(Tarefas a cumprir)
#1 Segundo o texto sobre a Lei de Segurança Nacional, por que Badaró considera um exagero usar essa lei contra o grupo que propõe golpe? Responda em uma a três frases.
#2 Repita, do texto sobre a Lei de Segurança Nacional, tudo o que vai de "Em outros governos, essa" até "diz o jurista.".

(Texto fornecido)
——————————

Para Gustavo Badaró, o retorno é mais uma questão política do que jurídica, ligada em parte à conexão do governo Bolsonaro com militares.

Em outros governos, essa ligação com a ditadura militar era um freio para o uso da lei”, afirma. “Mas o presidente é militar, não é curioso que um governo militar queira usar essa lei que ficou muito ligada com o regime.”

Badaró diz que vê com preocupação o uso da lei mesmo nos inquéritos abertos com autorização do STF para investigar manifestantes de extrema-direita que pediram fechamento do Congresso ou os integrantes do grupo ‘300’.

“É muito perigoso pelo histórico de como a lei foi utilizada você voltar a usá-la justamente em um momento em que a democracia está em crise”, diz o jurista.

“De o fato o grupo propõe golpe, mas a não ser que você tenha um grupo de militares que se aquartelaram e vão com tanques invadir o STF, e esteja de fato colocando em risco a democracia, me parece um exagero (usar a LSN)”, diz Badaró. “Por que amanhã pode contra ser jornalistas, ou quaisquer opositores políticos. Já temos na legislação comum crimes que são suficientes para coibir essas situações, crimes contra a honra, crimes de ameaça.”

Para Davi Tangerino, o uso da lei contra manifestantes contrários à democracia é justificável, mas ao ameaçar processar um cartunista e servidores de saúde, o governo “faz uma confusão” entre o que é assunto de Estado e o que é questão de segurança nacional.

“É característica dos governos autoritários tratar todos os assuntos como sendo de segurança nacional — não é porque é um assunto de Estado, como as informações do ministério da Saúde, que é questão de segurança nacional”, diz Tangerino. “Políticas públicas são por regra auditáveis, é preciso haver um controles, a máquina pública é para se controlada pelo o povo.”

LEI DE SEGURANÇA NACIONAL: ULTRAPASSADA

Por ser anterior à Constituição de 1988, explica Wallace Corbo, nem tudo o que está nela continua válido.

“A lógica é que a Constituição recepciona as leis anteriores, e o STF decide o que é compatível e o que não é”, explica. “A Lei de Imprensa (que permitia a censura, por exemplo), foi revogada.”

Mas nem todas as leis são totalmente compatíveis ou totalmente incompatíveis – é o caso da LSN.

“A lei é um resquício de um período autoritário e precisa passar por uma filtragem constitucional”, explica Corbo, o que pode acontecer através de um processo que questione a própria lei ou através de julgamentos em casos concretos.

O constitucionalista afirma que uma lei que trate da defesa do regime democrático é muito necessária e que os primeiros 12 artigos da lei — que criminalizam, por exemplo, ataques à instituições com uso de força paramilitar — podem ser úteis na defesa da democracia.

Grupo 300 do Brasil, liderado por Sara Winter, e investigado por atos antidemocráticos – Foto: Arquivo

“Todo regime democrático precisa ter instrumentos para se proteger de golpes, instrumentos para proteger esse sistema”, diz Corbo. “Nos anos antes do nazismo na Alemanha, o constitucionalista Karl Loewenstein dizia: ‘ ou a gente usa nossas leis de segurança para nos protegermos contra o nazismo, ou vamos ter problemas’.”No entanto, diz Corbo, os últimos artigos da LSN não servem a esse propósito e começam a entrar numa seara que gera um potencial problema – como quando trata como questão de segurança críticas feitas ao presidente da República.

——————————

(Extrato de dados)
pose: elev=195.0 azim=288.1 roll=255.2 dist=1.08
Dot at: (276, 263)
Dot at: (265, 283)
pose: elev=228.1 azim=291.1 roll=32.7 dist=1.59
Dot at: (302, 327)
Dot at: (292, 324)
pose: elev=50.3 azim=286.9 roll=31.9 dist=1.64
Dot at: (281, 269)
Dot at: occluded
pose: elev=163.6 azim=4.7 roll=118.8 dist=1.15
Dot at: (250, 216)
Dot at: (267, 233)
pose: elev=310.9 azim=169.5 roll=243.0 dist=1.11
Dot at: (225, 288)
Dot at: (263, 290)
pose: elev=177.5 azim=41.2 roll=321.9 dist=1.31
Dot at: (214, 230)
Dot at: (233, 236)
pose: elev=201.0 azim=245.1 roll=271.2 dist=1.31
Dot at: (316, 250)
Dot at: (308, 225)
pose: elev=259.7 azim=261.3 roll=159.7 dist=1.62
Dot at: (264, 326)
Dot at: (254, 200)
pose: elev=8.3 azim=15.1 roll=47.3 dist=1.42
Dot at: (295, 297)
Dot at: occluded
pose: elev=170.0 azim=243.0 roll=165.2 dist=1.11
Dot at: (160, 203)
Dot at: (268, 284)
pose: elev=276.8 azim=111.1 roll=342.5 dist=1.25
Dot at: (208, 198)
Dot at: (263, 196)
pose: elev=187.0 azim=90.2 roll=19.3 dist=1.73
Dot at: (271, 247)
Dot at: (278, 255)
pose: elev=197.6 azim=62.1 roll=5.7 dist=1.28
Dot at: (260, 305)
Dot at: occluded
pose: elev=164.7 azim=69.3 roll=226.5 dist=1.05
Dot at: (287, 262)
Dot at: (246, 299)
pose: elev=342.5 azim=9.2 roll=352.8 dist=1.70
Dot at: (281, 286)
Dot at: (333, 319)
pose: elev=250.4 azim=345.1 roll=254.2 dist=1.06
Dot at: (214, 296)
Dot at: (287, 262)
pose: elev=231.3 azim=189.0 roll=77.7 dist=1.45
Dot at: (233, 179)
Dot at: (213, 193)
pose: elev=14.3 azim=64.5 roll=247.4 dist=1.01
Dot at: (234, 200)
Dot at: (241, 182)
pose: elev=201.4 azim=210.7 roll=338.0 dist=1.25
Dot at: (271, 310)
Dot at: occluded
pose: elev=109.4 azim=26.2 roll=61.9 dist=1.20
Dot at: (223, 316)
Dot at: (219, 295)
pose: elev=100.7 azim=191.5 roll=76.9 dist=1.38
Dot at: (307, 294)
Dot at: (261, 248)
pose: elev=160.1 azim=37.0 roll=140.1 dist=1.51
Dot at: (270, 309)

——————————

(Respostas em ordem)
#1 Para Badaró, só haveria justificativa se houvesse militares aquartelados indo com tanques invadir o STF, pondo de fato a democracia em risco. Fora disso, amanhã a lei pode ser usada contra jornalistas ou quaisquer opositores políticos. Além disso, a legislação comum já tem crimes suficientes para coibir essas situações, como os crimes contra a honra e os de ameaça.

#2
Em outros governos, essa ligação com a ditadura militar era um freio para o uso da lei”, afirma. “Mas o presidente é militar, não é curioso que um governo militar queira usar essa lei que ficou muito ligada com o regime.”

Badaró diz que vê com preocupação o uso da lei mesmo nos inquéritos abertos com autorização do STF para investigar manifestantes de extrema-direita que pediram fechamento do Congresso ou os integrantes do grupo ‘300’.

“É muito perigoso pelo histórico de como a lei foi utilizada você voltar a usá-la justamente em um momento em que a democracia está em crise”, diz o jurista.